SETAFFINITY: The number of setaffinity system calls executed by this CPU.

UTIL-CPU: indicator that this CPU has been designated as a utility CPU meant to run utility threads such as the OMP monitor and the PSM Progress threads.

This option is useful for debugging.

The content and format of the output are highly dependent on the current implementation of the mOS scheduler and therefore are likely to change in future releases.

Recommended environment variables

The mOS kernel will assign unique CPU and memory resources for each process/rank within a node and will assign threads to the CPU resources owned by the process. For these reasons, it is advisable to apply these runtime specific environment variables that can inhibit this mOS behavior.   

Name Value Description
I_MPI_PIN off

Disables process pinning in Intel MPI.  Without this set, Intel MPI gets confused by isolated CPUs (including mOS LWK CPUS) and may attempt to assign ranks to cores not controlled by mOS. Symptoms include core dumps from the pmi_proxy (HYDRA).  When disabled via "I_MPI_PIN=off", processes forked by the pmi_proxy will inherit the affinity mask of the proxy, which is what we want for mOS' yod.

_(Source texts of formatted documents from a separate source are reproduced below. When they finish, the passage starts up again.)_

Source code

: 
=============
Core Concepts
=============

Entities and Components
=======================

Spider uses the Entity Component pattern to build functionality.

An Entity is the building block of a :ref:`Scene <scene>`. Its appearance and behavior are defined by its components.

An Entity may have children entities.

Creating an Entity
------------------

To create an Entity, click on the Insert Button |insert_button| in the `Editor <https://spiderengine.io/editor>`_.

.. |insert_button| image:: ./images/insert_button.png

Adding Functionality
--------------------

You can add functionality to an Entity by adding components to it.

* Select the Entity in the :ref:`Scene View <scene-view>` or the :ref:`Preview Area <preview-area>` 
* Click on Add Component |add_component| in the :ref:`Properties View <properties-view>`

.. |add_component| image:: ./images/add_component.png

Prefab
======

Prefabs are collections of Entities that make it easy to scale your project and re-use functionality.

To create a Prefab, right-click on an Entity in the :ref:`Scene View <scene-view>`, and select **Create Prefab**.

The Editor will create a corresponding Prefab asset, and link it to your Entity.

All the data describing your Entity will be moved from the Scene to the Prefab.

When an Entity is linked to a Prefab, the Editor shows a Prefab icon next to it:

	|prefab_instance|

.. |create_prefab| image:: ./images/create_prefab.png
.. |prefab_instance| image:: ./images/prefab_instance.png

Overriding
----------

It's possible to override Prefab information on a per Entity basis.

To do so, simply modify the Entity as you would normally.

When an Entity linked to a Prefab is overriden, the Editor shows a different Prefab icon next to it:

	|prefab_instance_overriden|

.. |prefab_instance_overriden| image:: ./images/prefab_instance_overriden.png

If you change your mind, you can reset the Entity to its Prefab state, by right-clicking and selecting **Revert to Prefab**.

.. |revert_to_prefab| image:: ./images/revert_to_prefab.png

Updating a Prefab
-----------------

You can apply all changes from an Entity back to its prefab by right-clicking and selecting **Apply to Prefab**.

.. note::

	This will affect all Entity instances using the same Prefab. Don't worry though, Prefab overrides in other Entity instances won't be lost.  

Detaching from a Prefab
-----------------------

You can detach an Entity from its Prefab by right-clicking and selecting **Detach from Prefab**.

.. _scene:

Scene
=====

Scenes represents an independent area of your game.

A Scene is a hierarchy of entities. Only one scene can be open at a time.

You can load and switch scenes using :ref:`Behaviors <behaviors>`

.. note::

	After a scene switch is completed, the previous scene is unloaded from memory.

See https://software.intel.com/en-us/node/528818

I_MPI_FABRICS shm:tmi For use on clusters with Intel(R) Omni-Path Fabric
I_MPI_TMI_PROVIDER psm2 For use on clusters with Intel(R) Omni-Path Fabric
I_MPI_FALLBACK 0  
PSM2_RCVTHREAD 0 Disables the PSM2 progress thread.  If not disabled, the MPICH run-time will create an additional thread within the process. This additional thread could interfere with mOS process / thread placement and reduce performance. Some application environments may require the use of this progress thread in order to allow forward progress. In those environments the existence of the PSM2 progress thread must be made known to the mOS kernel through the yod --util_threads option. Please consult the yod man page for a more detailed description of this option.
PSM2_MQ_RNDV_HFI_WINDOW 4194304 For use on clusters with Intel(R) Omni-Path Fabric
PSM2_MQ_EAGER_SDMA_SZ 65536 For use on clusters with Intel(R) Omni-Path Fabric
PSM2_MQ_RNDV_HFI_THRESH 200000 For use on clusters with Intel(R) Omni-Path Fabric
KMP_AFFINITY none

Does not bind OpenMP threads to CPU resources, allowing the mOS kernel to place the threads on CPU resources. If the operating system supports affinity, the compiler still uses the OpenMP thread affinity interface to determine machine topology. Specify KMP_AFFINITY=verbose,none to list a machine topology map. The other KMP_AFFINITY options are supported with mOS can be specified if it is desired to allow the OpenMP run-time to place the OpenMP threads.

See https://software.intel.com/en-us/node/522691

HFI_NO_CPUAFFINITY 1

For use on clusters with Intel(R) Omni-Path Fabric
Forces PSM2 to not affinitize the PSM2 progress thread.